▶ **REQUIREMENTS**: Rewrite the records below from their start through the line that contains "76L251 75L249 73L244". Change every "rangeland" to "grassland" and keep all other text the same.

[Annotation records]

+++++

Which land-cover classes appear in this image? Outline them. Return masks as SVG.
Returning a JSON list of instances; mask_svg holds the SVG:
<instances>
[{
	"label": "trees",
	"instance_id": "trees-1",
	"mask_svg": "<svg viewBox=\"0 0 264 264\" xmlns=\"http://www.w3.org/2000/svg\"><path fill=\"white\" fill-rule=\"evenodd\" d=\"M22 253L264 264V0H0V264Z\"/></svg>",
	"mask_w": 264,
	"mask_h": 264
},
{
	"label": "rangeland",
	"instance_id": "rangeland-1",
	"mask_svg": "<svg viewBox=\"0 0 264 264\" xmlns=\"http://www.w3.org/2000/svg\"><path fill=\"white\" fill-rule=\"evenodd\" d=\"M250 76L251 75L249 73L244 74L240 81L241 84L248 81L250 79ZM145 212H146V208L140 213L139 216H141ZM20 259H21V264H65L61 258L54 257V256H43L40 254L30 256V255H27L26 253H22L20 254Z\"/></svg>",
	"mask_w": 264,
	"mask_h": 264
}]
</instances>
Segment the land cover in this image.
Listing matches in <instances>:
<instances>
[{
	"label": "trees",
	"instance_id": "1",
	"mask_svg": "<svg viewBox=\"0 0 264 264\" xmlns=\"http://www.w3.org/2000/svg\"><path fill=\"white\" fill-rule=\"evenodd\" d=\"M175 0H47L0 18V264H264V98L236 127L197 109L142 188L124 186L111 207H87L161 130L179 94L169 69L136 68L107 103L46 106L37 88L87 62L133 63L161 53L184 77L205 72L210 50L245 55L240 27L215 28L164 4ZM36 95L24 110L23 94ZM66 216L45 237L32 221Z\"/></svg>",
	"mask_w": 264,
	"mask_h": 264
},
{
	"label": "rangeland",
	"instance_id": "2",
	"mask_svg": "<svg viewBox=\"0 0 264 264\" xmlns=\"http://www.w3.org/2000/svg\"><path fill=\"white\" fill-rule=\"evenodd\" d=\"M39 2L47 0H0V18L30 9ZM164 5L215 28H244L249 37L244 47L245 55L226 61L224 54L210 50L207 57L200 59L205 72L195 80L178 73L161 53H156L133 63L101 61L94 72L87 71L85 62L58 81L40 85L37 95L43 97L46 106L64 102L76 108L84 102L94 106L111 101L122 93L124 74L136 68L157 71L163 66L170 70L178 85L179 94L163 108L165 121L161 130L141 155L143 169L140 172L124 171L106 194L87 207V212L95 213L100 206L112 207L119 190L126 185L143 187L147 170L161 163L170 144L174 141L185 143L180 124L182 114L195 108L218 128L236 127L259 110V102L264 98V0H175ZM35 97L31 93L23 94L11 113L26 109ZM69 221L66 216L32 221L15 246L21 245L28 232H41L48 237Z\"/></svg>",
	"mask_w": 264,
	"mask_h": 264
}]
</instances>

+++++

▶ **FINISHED TASK**:
Which land-cover classes appear in this image? Outline them. Return masks as SVG.
Returning a JSON list of instances; mask_svg holds the SVG:
<instances>
[{
	"label": "trees",
	"instance_id": "trees-1",
	"mask_svg": "<svg viewBox=\"0 0 264 264\" xmlns=\"http://www.w3.org/2000/svg\"><path fill=\"white\" fill-rule=\"evenodd\" d=\"M22 253L264 264V0H0V264Z\"/></svg>",
	"mask_w": 264,
	"mask_h": 264
},
{
	"label": "grassland",
	"instance_id": "grassland-1",
	"mask_svg": "<svg viewBox=\"0 0 264 264\" xmlns=\"http://www.w3.org/2000/svg\"><path fill=\"white\" fill-rule=\"evenodd\" d=\"M250 76L251 75L249 73L244 74L240 81L241 84L248 81L250 79ZM145 212H146V208L140 213L139 216H141ZM20 259H21V264H65L61 258L54 257V256H43L40 254L30 256V255H27L26 253H22L20 254Z\"/></svg>",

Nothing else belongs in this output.